Last month, a Willacy County grand jury indicted the GEO Group, on a murder charge in the death of a prisoner days before his release in 2001. The indictment alleged the GEO Group allowed other inmates to beat Gregorio de la Rosa Jr. to death with padlocks stuffed into socks. The death happened at the Raymondville facility. A jury ordered the company to pay de la Rosa's family $47.5 million in a civil judgment in 2006. The Cheney-Gonzales indictment refers to the de la Rosa case.
Human rights activists protested both Raymondville and Hutto prisons in southwestern Texas in recent years. At Hutto, migrant women and children were abused. ICE refused to allow a UN Rapporteur into Hutto.
During the Bush-Cheney regime, prisons of torture and prisons for migrants became synonymous with the name GEO, from Guantanamo to migrant prisons in the south and along the southwest border.
Cheney said Guantanamo was vital in 2005 and detainees could expect to be treated better here than "by virtually any other government on the face of the earth."
GEO was awarded a contract for the continued management of the Migrant Operations Center in Guantanamo Bay, Cuba, in Nov. 2, 2006. Recently, GEO received a contract for a migrant prison in Jena, La. GEO also received a contract for housing "criminal aliens" in the US, as stated on the GEO website.
GEO's migrant prisons were not restricted to the US. GEO also assumed a management contract in the Campsfield House Immigration Removal Center in England.

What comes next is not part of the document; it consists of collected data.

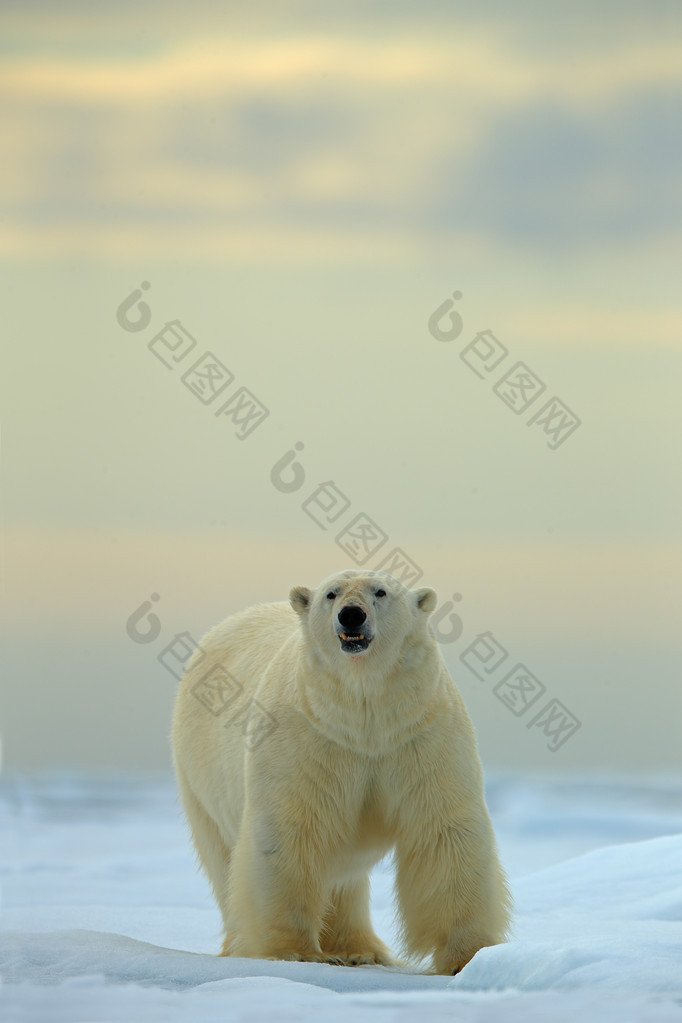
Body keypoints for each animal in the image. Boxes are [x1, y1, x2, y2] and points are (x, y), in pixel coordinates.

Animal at [170, 568, 511, 973]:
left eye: (380, 591)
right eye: (331, 594)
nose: (352, 615)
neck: (364, 716)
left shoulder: (420, 735)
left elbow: (443, 830)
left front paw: (467, 956)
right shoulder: (308, 737)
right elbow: (291, 830)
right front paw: (293, 951)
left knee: (345, 876)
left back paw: (360, 950)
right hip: (198, 780)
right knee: (224, 861)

GEO was not the only one profiteering. The Wackenhut Corp. was also profiteering from transporting migrants from the border after their arrests. The two companies split in 2003.

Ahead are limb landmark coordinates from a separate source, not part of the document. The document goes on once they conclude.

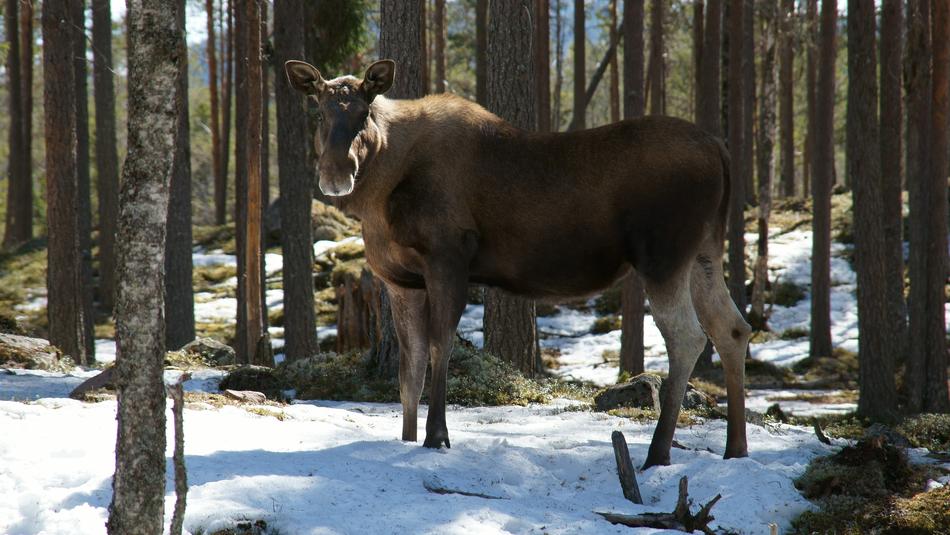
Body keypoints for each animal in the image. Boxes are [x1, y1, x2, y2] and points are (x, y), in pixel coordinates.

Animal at [284, 59, 751, 469]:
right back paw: (736, 449)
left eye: (364, 112)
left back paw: (658, 453)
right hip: (704, 253)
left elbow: (440, 347)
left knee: (689, 337)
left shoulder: (447, 257)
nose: (335, 174)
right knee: (733, 328)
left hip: (662, 256)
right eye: (319, 111)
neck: (380, 198)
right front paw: (406, 438)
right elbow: (409, 367)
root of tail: (723, 152)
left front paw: (437, 437)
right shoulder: (400, 280)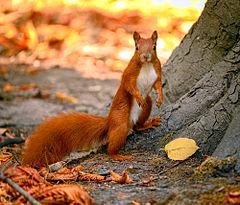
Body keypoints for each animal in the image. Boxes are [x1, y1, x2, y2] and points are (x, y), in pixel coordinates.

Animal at [21, 31, 163, 167]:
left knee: (138, 125)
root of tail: (109, 121)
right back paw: (117, 155)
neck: (146, 65)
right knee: (114, 143)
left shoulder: (157, 72)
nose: (146, 56)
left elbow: (158, 85)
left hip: (146, 108)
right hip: (121, 121)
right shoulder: (129, 74)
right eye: (137, 47)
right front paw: (139, 97)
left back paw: (148, 124)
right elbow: (130, 86)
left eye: (154, 47)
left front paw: (160, 98)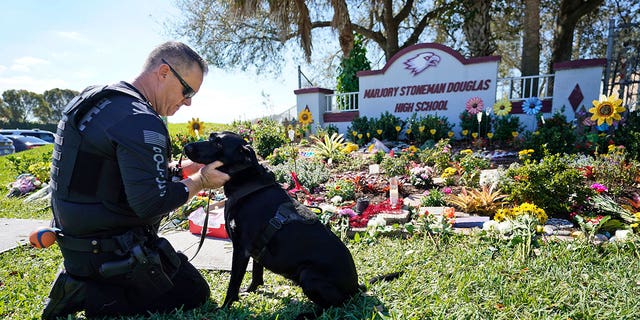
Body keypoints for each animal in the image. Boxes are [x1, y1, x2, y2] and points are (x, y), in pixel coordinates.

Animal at [185, 132, 364, 316]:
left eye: (219, 144)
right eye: (211, 137)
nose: (186, 148)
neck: (247, 183)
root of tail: (356, 288)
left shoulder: (242, 249)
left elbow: (233, 283)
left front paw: (224, 307)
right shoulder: (255, 248)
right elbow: (257, 273)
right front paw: (250, 290)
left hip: (308, 274)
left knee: (334, 305)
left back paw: (306, 314)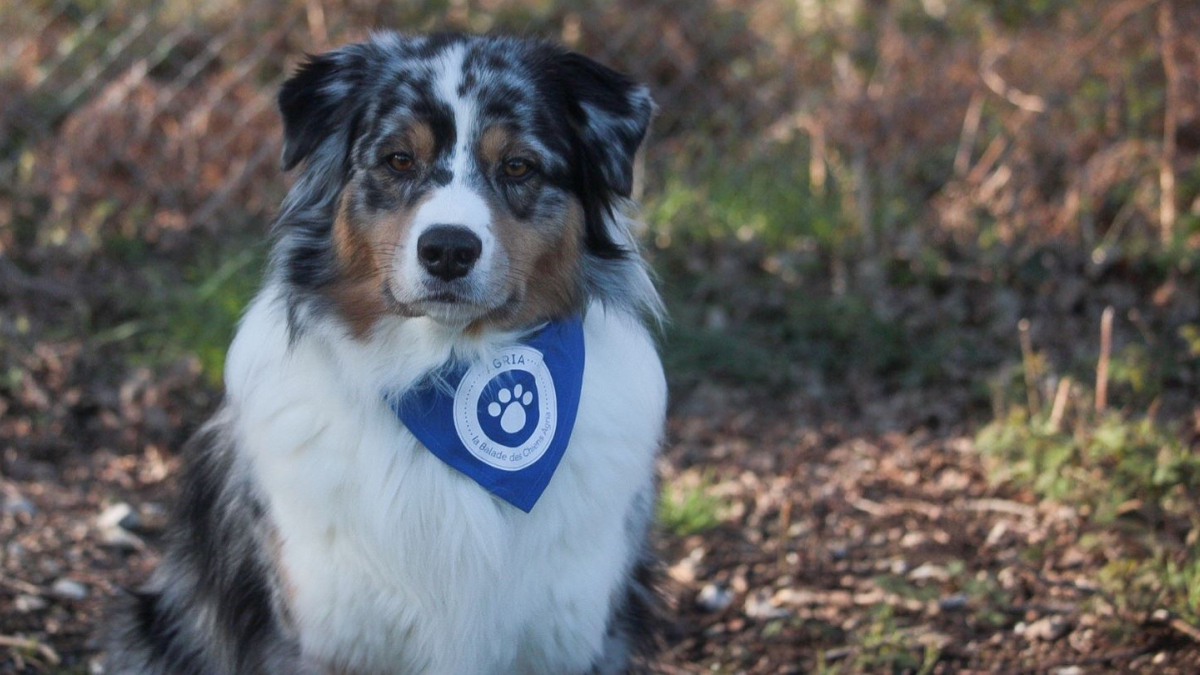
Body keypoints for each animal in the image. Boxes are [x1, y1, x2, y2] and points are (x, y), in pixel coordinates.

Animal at [105, 31, 667, 672]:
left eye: (518, 165)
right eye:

All along the border, while GEO was building prisons, GEO's other half, Wackenhut Corp., was profiteering from the arrest of migrants from the borders.
The United States Customs and Border Protection agency entered into the contract with Wackenhut Corp., which is now the domestic subsidiary of the U.K.-based security giant Group 4 Securicor.
While the US filled its prisons with migrants, with a price on their heads, the number of Native American prisoners soared.
The US Department of Justice recently released a study showing that Native American inmates in Indian country jails increased by 24 percent between 2004 and 2007. The figures for Native Americans in all facilities -- tribal, federal and state -- increased 4.5 percent. Suicides, attempted suicides, deaths and escapes were cited as the result of deteriorating prison conditions.
Human rights activists hope the indictments of Cheney and Gonzales are the first of many indictments of the Bush-Cheney administration.
[Brenda Norrell has been a news reporter in Indian country for 26 years. She served as a staff reporter at Navajo Times and as a stringer for The Associated Press and USA Today during the 18 years she lived on the Navajo Nation. Currently, Brenda Norrell is based in Tucson, Arizona.]